What is being asked:
Among the lines below, output only those between the line holding "ring mcp: (175, 269)" and the line holding "pinky mcp: (512, 874)", inclusive, exactly as written and with no pictures.

Records excerpted from a collection:
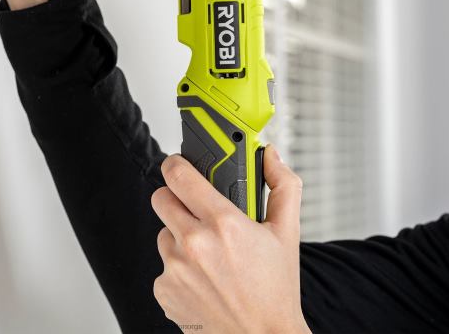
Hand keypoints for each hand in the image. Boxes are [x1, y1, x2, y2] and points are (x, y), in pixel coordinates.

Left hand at [151, 146, 310, 333]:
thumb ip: (283, 186)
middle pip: (161, 198)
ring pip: (163, 233)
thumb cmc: (275, 291)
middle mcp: (194, 243)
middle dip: (176, 198)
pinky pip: (163, 266)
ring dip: (180, 237)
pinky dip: (179, 268)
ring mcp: (175, 269)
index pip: (179, 175)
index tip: (179, 165)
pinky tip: (203, 278)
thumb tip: (271, 157)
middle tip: (196, 209)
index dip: (177, 164)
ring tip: (209, 254)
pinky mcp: (164, 291)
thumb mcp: (287, 233)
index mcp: (223, 223)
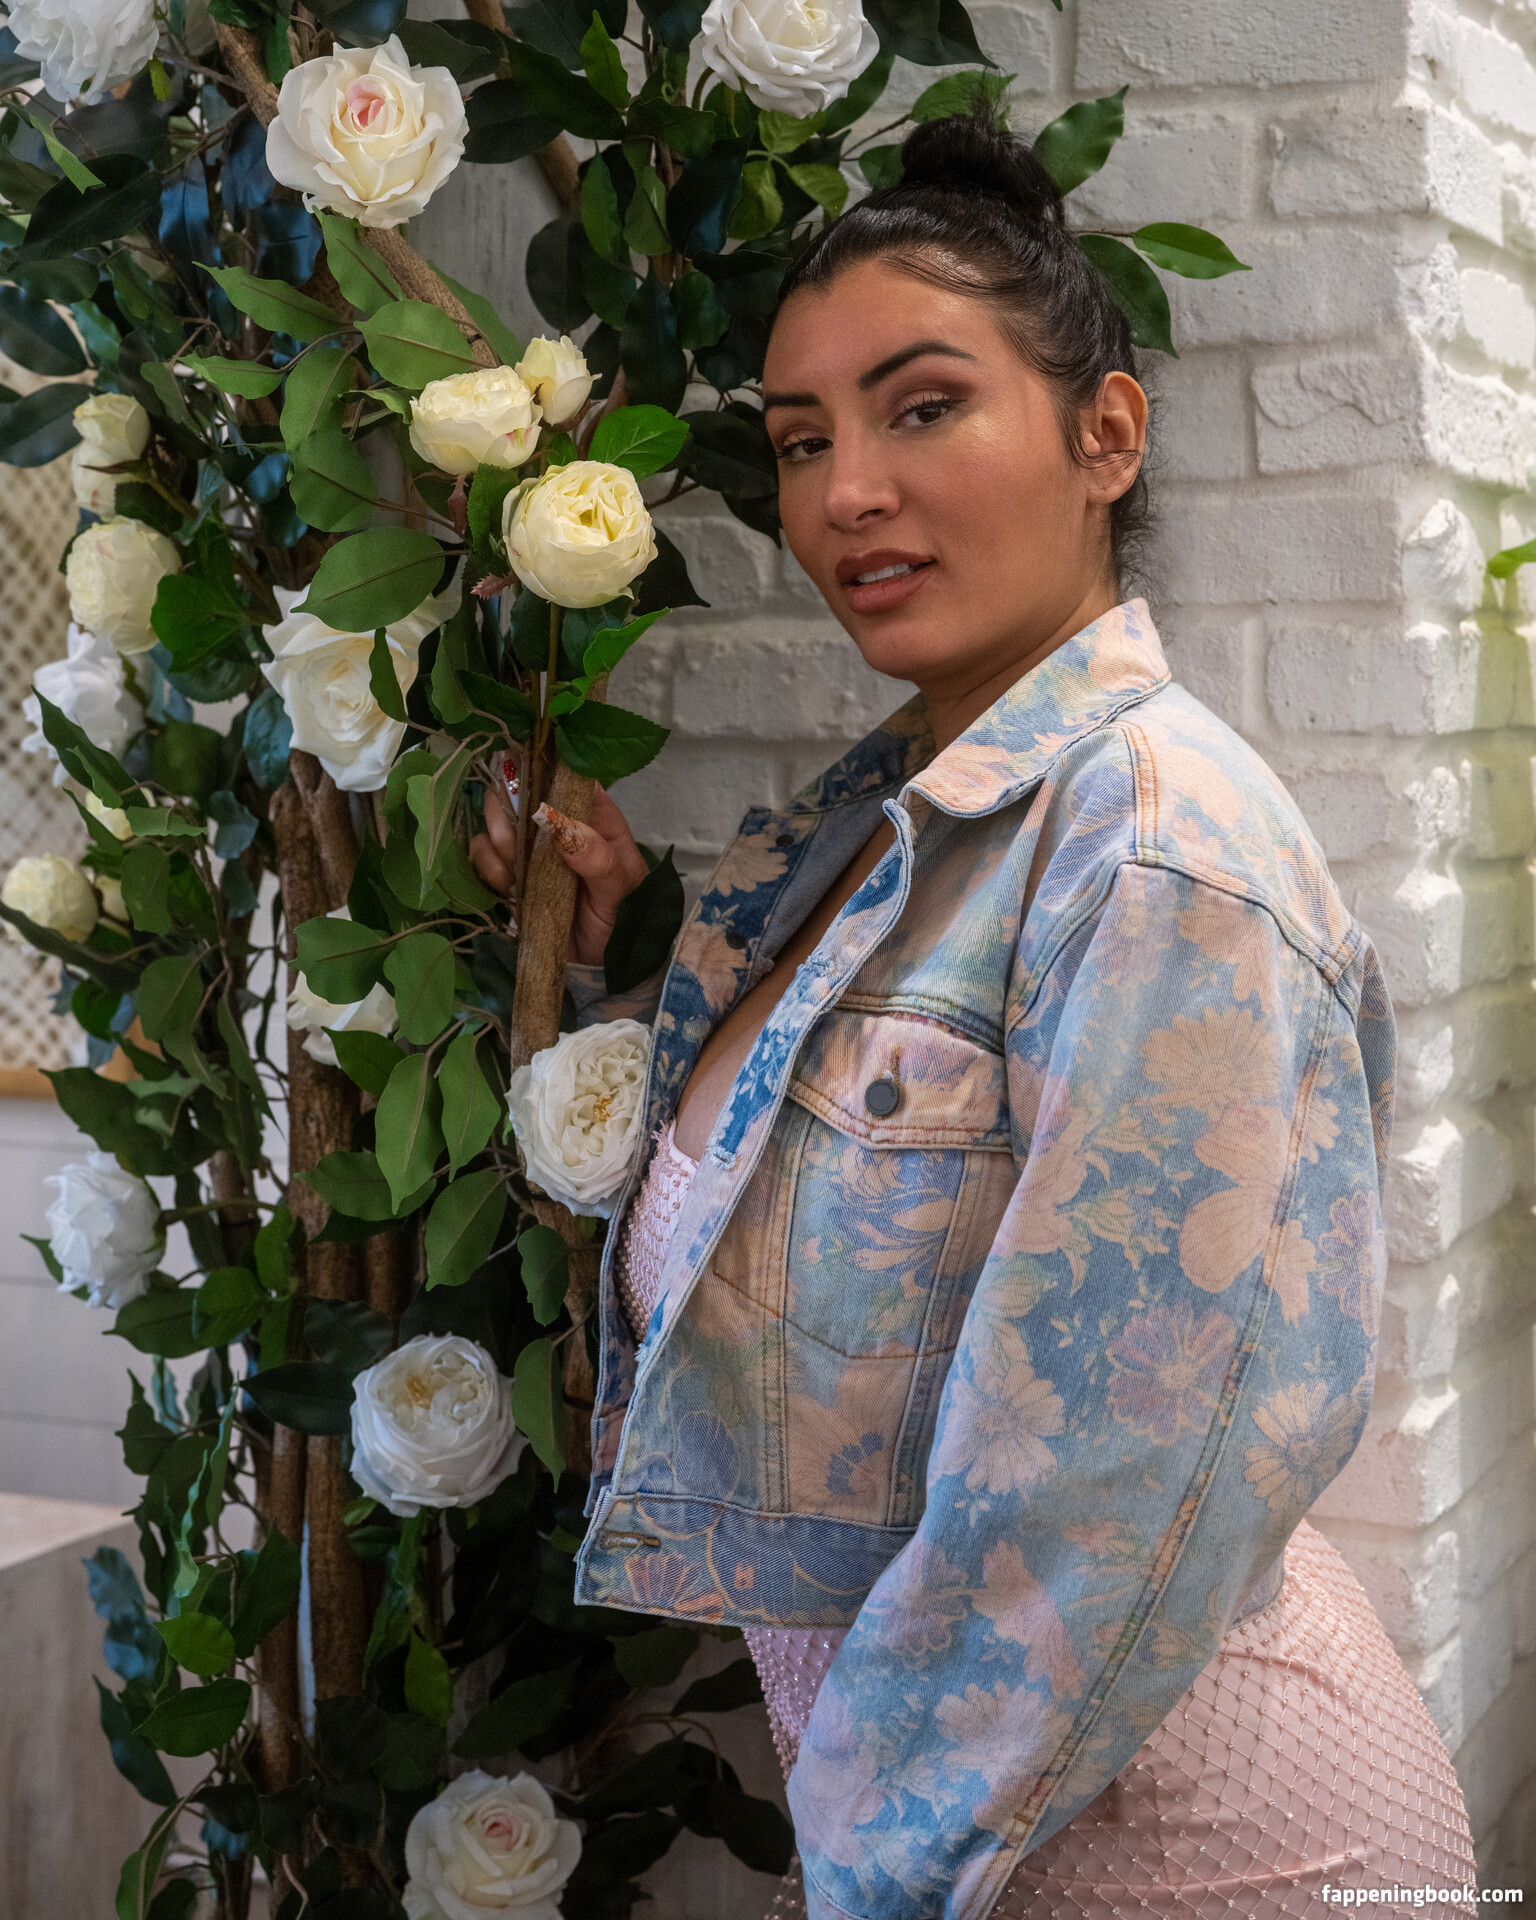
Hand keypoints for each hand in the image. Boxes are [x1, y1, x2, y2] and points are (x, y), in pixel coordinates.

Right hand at [469, 782, 649, 967]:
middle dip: (509, 812)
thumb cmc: (625, 922)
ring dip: (497, 841)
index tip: (529, 793)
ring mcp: (533, 849)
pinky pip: (484, 854)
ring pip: (497, 819)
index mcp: (595, 817)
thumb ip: (598, 859)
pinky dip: (487, 866)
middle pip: (521, 789)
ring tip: (514, 873)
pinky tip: (507, 887)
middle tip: (515, 845)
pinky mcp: (512, 874)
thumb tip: (562, 825)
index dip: (543, 771)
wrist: (603, 969)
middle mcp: (560, 825)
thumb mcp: (621, 892)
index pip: (567, 774)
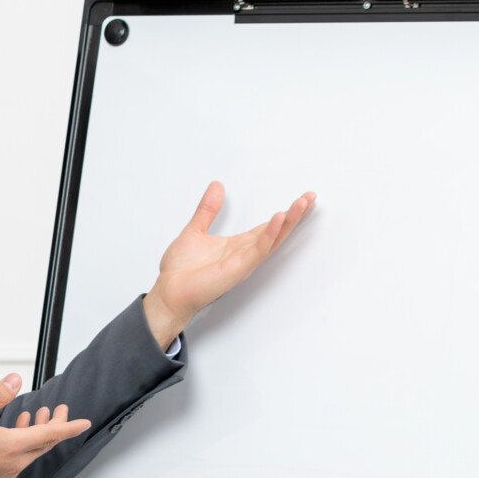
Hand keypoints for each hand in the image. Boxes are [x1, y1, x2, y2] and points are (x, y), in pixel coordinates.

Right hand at [0, 374, 90, 477]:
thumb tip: (15, 380)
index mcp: (12, 446)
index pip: (50, 435)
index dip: (69, 427)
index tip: (84, 422)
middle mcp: (15, 462)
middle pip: (45, 443)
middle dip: (56, 425)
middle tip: (60, 410)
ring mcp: (8, 472)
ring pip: (33, 451)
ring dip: (39, 433)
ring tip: (38, 415)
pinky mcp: (0, 477)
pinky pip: (21, 459)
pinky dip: (26, 443)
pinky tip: (17, 431)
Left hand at [142, 181, 315, 347]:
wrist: (168, 291)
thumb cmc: (180, 270)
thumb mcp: (195, 230)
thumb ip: (208, 209)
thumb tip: (216, 186)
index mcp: (238, 245)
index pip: (268, 227)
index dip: (285, 213)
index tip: (301, 199)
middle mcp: (244, 253)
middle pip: (277, 231)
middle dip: (295, 215)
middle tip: (310, 197)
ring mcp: (243, 262)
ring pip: (273, 239)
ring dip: (288, 221)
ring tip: (302, 204)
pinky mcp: (238, 270)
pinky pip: (258, 250)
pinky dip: (269, 235)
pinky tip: (278, 220)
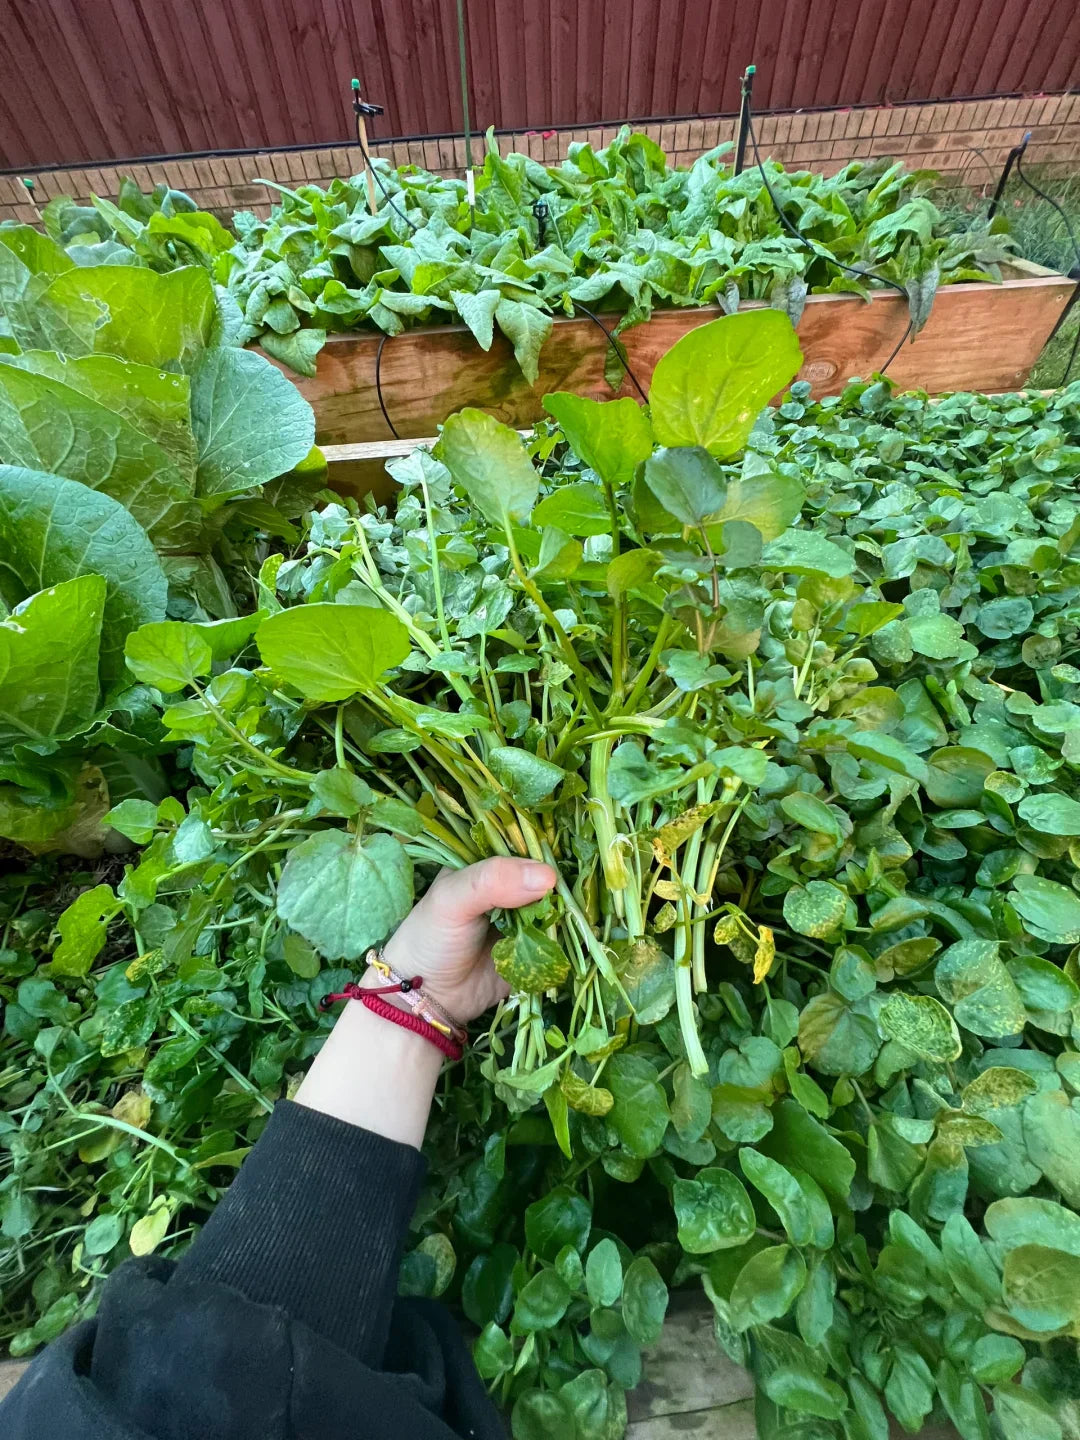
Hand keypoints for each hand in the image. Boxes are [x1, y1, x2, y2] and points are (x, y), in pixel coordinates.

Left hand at [296, 857, 555, 1146]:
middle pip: (547, 879)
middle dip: (565, 886)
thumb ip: (492, 881)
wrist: (427, 999)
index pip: (524, 847)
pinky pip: (559, 943)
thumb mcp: (452, 900)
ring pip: (558, 910)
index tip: (573, 855)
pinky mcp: (534, 952)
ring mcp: (523, 921)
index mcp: (486, 866)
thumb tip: (548, 877)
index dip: (547, 851)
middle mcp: (508, 889)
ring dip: (571, 914)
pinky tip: (584, 937)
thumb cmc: (429, 939)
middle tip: (583, 891)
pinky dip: (570, 941)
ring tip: (585, 915)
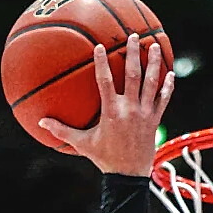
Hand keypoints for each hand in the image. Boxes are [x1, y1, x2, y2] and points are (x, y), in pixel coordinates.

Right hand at [33, 35, 172, 176]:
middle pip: (133, 76)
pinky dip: (167, 86)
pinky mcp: (155, 120)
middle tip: (133, 37)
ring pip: (151, 83)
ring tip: (154, 46)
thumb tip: (41, 122)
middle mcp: (130, 109)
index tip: (101, 47)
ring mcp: (144, 114)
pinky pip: (163, 100)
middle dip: (133, 54)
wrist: (128, 176)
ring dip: (153, 63)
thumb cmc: (104, 159)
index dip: (103, 63)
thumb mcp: (82, 144)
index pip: (105, 82)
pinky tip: (170, 73)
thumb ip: (62, 131)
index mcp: (111, 112)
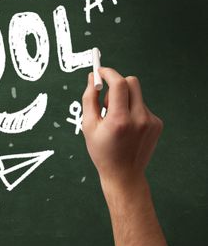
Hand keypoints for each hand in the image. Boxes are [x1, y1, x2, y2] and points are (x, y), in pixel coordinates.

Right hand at [81, 68, 162, 189]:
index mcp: (119, 120)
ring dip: (124, 100)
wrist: (124, 174)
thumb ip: (89, 99)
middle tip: (106, 97)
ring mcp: (150, 121)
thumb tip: (92, 78)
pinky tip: (126, 128)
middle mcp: (138, 119)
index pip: (118, 84)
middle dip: (117, 83)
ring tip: (115, 120)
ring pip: (136, 95)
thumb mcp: (88, 126)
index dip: (108, 73)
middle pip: (131, 82)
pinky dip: (132, 110)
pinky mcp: (157, 124)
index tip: (100, 71)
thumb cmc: (102, 151)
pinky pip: (142, 106)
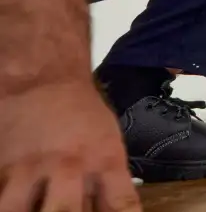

Result:
ring mcp: (175, 269)
index pip: (179, 175)
index tip: (179, 165)
pinky tip: (203, 278)
thumb tip: (271, 157)
middle tip: (196, 209)
index dip: (177, 164)
ring tip: (209, 254)
pinky mcp: (164, 291)
thumb mcp: (287, 233)
index mcp: (223, 223)
Hand keypoints for each hand in the image. Boxes are [x1, y1, x2, y2] and points are (x, y), in pixel coordinates.

Right hand at [469, 782, 649, 967]:
middle dip: (509, 812)
thumb cmc: (625, 922)
ring dip: (497, 841)
index tip: (529, 793)
ring mcp: (533, 849)
pinky pip: (484, 854)
ring pip: (497, 819)
index mcp: (595, 817)
thumb ip: (598, 859)
pinky dip: (487, 866)
middle pip: (521, 789)
ring tip: (514, 873)
pinky tip: (507, 887)
middle tip: (515, 845)
pinky mcp: (512, 874)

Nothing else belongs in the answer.